金融機関の表と裏を知り尽くす著者曰く、金融機関の窓口では、ネット証券よりもコスト高な金融商品を勧められるケースが多々あり、それらのほとんどはシニア世代にとって必要がないものだったり、運用するには非効率なものだったりするという。シニア世代が「やらなくていい」投資商品をつかまされないために必要な心構えとは?本稿は、西崎 努『やってはいけない資産運用 金融機関のカモにならない60歳からの資産防衛術』(アスコム)の一部を抜粋・編集したものです。
シニア世代は「やらなくていい投資」
ばかりやっている
「本当にこれでよかったのだろうか...」
私のところにご相談に来られる方の中には、自分で決めたはずの資産運用について、なんとも言えない不安を抱えているシニア世代がたくさんいます。
金融機関(銀行や証券会社)と相談してお金を預けてはみたものの、時間が経つにつれて心配になってくるのです。この不安の原因は、なんなのでしょうか?金融のプロに相談してきたはずなのに、なぜモヤモヤしたものが消えないのでしょうか。
私が運用状況について詳しくお聞きすると、答えはすぐにわかります。ご本人の希望や目的とは、まるでかみ合わない商品やサービスばかり。簡単に言えば、知らない間に「いらない投資」をやってしまっているのです。
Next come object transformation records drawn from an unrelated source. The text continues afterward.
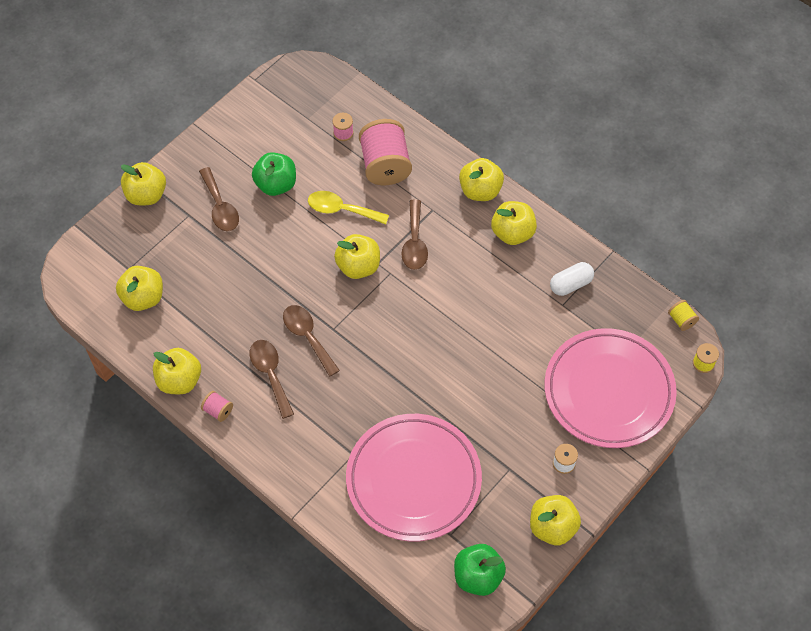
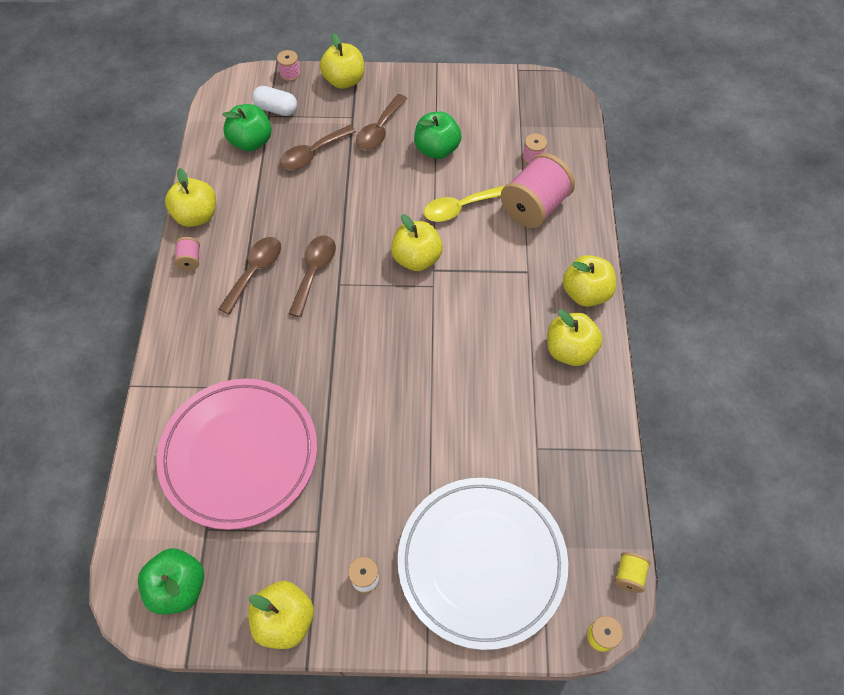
camera: 50 degrees right, 0 degrees up
yellow apple [116,266,163,311] -> green apple [223,104,272,151]
yellow spoon [308,191,389,224] -> yellow spoon turned 90 degrees counterclockwise [424,185,504,222]
brown spoon [401,200,428,270] -> brown spoon moved to [280,125,356,170]
pink plate [544,328,677,448] -> white plate [398,478,568,650]
white capsule [550,262,594,296] -> white capsule moved to [252,86,297,116]
none -> pink spool [277,50,300,81]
多くの人が「自分は変な商品には引っかからない、騙されない」と思っています。
しかし本人が希望する運用と、実際に提案されて買った商品がズレていることは、実は頻繁にあります。どんなに「ちゃんと説明してもらった」と思っていても、肝心な部分の説明が不十分であることは珍しくありません。
例えば、60歳以上の方が、こんな意向を持っているとします。
「退職金が入るが、どうしたらいいか」
「ただ貯金しておくのはもったいない」
「無理はしたくないが、運用で増やせるなら増やしたい」
要するに、そんなに大儲けしたいわけではないが、安定運用したいということです。ごく一般的な希望だと思います。
すると金融機関の窓口にいる担当者は、ひと通り話を聞いたうえで「それならこれがいいと思います」と、無数の商品の中から、さもピッタリなものを提案してくれるでしょう。気になったことを質問すればスラスラと答えてくれるはずです。